= Herambalal Gupta =

Heramba Lal Gupta( C.1884-1950) was an Indian nationalist linked to the Berlin Committee and the Ghadar Party extensively involved in the Hindu–German Conspiracy, who later became a British Intelligence mole inside Mahendra Pratap's Provisional Government of India. He was the son of Umesh Chandradasgupta of Kolkata. He left in 1911 to London for studies, and became involved in revolutionary activities. Janice Mc Kinnon and Stephen Mc Kinnon in their book, Agnes Smedley:The Life and Times of An American Radical, accused Gupta of raping the American journalist and revolutionary, Agnes Smedley. The rape is described in her autobiographical novel, Daughter of Earth.
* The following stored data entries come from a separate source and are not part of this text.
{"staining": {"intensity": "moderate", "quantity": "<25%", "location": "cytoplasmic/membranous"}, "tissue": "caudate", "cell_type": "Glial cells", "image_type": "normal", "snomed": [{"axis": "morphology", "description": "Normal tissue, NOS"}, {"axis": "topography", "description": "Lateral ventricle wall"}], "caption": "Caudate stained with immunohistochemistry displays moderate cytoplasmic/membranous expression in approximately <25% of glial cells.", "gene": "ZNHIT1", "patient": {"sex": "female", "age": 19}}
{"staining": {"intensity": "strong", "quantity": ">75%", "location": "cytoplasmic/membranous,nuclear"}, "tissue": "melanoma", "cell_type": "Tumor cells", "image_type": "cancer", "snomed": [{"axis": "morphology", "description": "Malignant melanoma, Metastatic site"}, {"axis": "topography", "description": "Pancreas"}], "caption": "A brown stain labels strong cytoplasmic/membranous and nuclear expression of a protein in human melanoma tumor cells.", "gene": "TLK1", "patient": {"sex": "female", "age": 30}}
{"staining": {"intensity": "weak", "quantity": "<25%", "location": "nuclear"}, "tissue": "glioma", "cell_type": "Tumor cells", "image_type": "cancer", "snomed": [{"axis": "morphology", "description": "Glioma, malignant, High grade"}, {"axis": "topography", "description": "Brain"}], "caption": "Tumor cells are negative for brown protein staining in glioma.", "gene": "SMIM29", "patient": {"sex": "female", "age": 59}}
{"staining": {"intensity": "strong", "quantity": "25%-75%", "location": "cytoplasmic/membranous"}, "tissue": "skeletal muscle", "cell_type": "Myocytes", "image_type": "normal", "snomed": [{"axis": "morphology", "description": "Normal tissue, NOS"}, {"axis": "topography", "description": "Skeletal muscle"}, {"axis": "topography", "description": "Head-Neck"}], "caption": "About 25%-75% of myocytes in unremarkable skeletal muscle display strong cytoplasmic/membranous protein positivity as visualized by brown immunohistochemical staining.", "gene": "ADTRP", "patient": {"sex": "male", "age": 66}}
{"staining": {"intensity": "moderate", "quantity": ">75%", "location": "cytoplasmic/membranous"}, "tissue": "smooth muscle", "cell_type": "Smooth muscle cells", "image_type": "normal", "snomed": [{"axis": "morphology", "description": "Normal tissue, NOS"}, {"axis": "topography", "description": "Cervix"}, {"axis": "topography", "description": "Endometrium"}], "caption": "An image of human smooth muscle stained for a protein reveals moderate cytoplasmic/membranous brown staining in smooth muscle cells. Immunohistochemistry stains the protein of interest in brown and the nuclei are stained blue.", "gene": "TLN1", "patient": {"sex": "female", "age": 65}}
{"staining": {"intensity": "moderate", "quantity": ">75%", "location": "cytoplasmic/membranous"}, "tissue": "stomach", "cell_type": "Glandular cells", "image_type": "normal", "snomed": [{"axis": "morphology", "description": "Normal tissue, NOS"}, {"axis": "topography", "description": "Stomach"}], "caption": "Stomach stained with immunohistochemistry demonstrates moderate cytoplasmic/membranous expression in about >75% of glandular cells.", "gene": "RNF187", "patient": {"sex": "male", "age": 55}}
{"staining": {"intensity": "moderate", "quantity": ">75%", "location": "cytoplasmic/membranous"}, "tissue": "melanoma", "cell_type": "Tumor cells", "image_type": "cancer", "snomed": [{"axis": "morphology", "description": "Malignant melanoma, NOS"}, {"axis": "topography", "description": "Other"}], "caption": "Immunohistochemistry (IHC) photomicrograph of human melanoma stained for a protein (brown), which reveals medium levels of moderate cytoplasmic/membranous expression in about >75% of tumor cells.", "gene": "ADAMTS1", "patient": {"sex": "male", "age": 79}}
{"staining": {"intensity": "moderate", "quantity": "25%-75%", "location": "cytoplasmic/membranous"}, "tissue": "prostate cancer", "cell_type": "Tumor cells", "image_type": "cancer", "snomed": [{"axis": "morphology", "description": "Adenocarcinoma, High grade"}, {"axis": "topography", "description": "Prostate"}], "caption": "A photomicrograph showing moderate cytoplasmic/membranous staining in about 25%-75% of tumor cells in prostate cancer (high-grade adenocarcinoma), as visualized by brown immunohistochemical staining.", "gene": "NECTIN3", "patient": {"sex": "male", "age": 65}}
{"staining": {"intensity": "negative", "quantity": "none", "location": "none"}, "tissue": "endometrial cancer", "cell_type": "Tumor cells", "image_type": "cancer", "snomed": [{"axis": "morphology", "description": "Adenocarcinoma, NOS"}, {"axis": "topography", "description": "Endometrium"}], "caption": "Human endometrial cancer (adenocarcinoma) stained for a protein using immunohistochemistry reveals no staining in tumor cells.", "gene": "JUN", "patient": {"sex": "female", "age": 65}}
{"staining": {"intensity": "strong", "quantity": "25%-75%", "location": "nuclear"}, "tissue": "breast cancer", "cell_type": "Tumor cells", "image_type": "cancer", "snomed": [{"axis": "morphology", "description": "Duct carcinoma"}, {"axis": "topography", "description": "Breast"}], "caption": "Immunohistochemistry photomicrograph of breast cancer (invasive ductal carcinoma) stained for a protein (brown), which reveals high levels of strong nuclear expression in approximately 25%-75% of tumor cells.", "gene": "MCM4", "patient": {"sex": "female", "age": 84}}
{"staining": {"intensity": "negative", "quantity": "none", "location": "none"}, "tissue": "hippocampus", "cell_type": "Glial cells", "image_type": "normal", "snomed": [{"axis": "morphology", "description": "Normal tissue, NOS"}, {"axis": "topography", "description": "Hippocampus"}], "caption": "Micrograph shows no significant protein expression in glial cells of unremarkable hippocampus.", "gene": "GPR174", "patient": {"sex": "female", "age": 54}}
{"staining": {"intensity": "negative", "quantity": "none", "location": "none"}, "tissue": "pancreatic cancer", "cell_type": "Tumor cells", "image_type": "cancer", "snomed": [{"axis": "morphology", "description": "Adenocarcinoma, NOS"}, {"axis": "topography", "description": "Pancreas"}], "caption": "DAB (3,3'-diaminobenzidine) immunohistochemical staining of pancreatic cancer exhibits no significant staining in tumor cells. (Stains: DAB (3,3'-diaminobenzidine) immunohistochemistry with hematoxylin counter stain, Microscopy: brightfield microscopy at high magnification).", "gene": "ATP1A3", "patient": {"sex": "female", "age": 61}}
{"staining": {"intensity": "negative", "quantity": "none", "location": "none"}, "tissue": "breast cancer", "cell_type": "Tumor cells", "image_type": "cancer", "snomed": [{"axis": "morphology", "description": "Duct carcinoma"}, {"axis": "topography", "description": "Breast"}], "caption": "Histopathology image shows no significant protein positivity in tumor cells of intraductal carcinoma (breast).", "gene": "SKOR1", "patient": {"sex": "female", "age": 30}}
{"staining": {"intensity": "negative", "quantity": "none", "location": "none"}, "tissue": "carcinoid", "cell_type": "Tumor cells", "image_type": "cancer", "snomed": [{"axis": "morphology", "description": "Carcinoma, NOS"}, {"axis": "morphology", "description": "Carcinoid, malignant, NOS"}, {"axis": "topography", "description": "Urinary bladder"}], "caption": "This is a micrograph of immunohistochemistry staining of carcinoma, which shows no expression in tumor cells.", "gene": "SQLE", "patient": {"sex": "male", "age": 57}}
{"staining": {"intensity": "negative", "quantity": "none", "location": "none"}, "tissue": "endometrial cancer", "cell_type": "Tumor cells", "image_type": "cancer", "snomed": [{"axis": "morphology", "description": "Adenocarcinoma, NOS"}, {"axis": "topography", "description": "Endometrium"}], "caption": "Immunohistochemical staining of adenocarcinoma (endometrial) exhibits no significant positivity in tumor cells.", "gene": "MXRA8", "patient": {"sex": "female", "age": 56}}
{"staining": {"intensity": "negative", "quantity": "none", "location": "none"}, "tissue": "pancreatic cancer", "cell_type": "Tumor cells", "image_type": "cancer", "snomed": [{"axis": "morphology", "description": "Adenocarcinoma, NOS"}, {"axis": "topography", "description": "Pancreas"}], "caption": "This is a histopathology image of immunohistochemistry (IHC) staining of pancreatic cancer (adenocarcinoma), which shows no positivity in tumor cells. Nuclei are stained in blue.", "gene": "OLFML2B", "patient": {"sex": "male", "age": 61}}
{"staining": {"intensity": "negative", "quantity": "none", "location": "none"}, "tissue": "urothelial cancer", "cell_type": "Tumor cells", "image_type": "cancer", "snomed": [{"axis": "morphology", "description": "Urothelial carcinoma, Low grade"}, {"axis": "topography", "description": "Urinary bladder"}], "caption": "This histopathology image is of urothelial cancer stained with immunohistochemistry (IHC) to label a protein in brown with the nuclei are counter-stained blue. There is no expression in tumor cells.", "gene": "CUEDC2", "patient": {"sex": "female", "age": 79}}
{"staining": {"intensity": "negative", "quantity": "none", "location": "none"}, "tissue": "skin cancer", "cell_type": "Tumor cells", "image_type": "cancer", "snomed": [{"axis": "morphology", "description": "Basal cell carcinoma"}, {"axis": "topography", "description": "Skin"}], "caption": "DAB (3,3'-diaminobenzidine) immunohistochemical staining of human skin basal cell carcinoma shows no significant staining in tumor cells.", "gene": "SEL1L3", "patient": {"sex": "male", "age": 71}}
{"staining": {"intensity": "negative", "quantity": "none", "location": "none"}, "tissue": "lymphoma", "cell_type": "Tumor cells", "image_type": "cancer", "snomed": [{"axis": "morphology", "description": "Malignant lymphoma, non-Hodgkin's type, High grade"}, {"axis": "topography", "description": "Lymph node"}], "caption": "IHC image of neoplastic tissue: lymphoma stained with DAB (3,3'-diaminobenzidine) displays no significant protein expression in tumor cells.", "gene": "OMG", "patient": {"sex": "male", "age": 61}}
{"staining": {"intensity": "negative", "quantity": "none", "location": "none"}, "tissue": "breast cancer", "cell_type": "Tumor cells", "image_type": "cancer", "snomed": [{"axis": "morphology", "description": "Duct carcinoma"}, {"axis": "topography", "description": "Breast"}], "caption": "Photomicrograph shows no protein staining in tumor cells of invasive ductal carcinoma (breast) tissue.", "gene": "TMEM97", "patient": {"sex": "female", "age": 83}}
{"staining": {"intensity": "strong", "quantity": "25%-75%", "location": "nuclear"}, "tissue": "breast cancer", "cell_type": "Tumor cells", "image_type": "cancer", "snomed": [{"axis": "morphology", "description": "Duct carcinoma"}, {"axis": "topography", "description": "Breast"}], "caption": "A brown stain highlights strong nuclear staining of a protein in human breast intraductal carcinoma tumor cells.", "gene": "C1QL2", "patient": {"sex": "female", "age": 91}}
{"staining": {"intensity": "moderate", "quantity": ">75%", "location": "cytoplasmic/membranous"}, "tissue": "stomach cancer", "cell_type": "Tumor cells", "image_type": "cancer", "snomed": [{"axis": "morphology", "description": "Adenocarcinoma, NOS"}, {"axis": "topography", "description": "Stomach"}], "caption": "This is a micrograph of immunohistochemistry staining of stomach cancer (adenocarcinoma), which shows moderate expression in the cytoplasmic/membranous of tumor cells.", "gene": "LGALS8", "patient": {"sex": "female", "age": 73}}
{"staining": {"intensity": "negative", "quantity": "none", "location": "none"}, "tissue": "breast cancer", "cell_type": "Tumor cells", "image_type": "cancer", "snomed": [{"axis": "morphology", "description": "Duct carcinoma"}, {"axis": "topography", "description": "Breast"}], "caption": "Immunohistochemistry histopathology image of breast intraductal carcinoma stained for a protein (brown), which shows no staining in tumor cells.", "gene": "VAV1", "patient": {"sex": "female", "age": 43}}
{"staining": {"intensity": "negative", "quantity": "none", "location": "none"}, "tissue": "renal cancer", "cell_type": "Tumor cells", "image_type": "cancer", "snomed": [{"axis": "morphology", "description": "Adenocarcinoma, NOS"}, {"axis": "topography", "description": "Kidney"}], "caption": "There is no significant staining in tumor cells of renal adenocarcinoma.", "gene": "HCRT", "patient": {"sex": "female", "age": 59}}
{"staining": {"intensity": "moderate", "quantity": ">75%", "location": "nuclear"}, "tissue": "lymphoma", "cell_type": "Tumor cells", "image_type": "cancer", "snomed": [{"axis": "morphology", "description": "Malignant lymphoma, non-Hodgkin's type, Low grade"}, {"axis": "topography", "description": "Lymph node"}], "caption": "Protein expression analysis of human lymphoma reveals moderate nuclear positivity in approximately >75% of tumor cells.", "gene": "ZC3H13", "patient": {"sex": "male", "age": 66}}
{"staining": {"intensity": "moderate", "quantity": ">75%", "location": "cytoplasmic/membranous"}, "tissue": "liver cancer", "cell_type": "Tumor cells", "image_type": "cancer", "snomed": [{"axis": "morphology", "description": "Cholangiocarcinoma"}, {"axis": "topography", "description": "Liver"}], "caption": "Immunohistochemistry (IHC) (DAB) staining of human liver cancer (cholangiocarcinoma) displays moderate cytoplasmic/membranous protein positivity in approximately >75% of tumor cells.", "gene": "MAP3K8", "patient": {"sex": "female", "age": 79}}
At the outbreak of World War I, Gupta was in Germany as member of the Berlin Committee, which within a short time established contacts with the Ghadar Party in the United States in what came to be called the Hindu–German Conspiracy. Efforts had begun as early as 1911 to procure arms and smuggle them into India. When a clear idea of the conspiracy emerged, more earnest and elaborate plans were made to obtain arms and to enlist international support. After the failure of the SS Korea mission, Herambalal Gupta took over the leadership of American wing of the Ghadar Party and began efforts to obtain both men and arms. While the former resource was in plentiful supply with more and more Indians coming forward to join the Ghadarite cause, obtaining arms for the uprising proved to be more difficult.

The revolutionaries started negotiations with the Chinese government through James Dietrich, who held Sun Yat-sen's power of attorney, to buy a million rifles. However, the deal fell through when it was realised that the weapons offered were obsolete flintlocks and muzzle loaders. From China, Gupta went to Japan to try to procure arms and to enlist Japanese support for the Indian independence movement. However, he was forced into hiding within 48 hours when he discovered that the Japanese had planned to hand him over to the British. Later reports indicated he was protected at this time by Tōyama Mitsuru.

The ascent of Li Yuanhong to the Chinese Presidency in 1916 led to the negotiations reopening through his former private secretary who resided in the United States at the time. In exchange for allowing arms shipments to India via China's borders, China was offered German military assistance and the rights to 10% of any material shipped to India via China. The negotiations were ultimately unsuccessful due to Sun Yat Sen's opposition to an alliance with Germany.

Gupta is believed to have later met with Mahendra Pratap's Provisional Government of India in Kabul, but he defected in 1918 and turned over his intelligence to British Indian police. He was arrested in the US and imprisoned for 18 months. He jumped bail and escaped to Mexico, where he became a teacher at Universidad Autonoma. He translated Tagore's Chitra into Spanish in 1919. He died on 28 April 1950, in Mexico.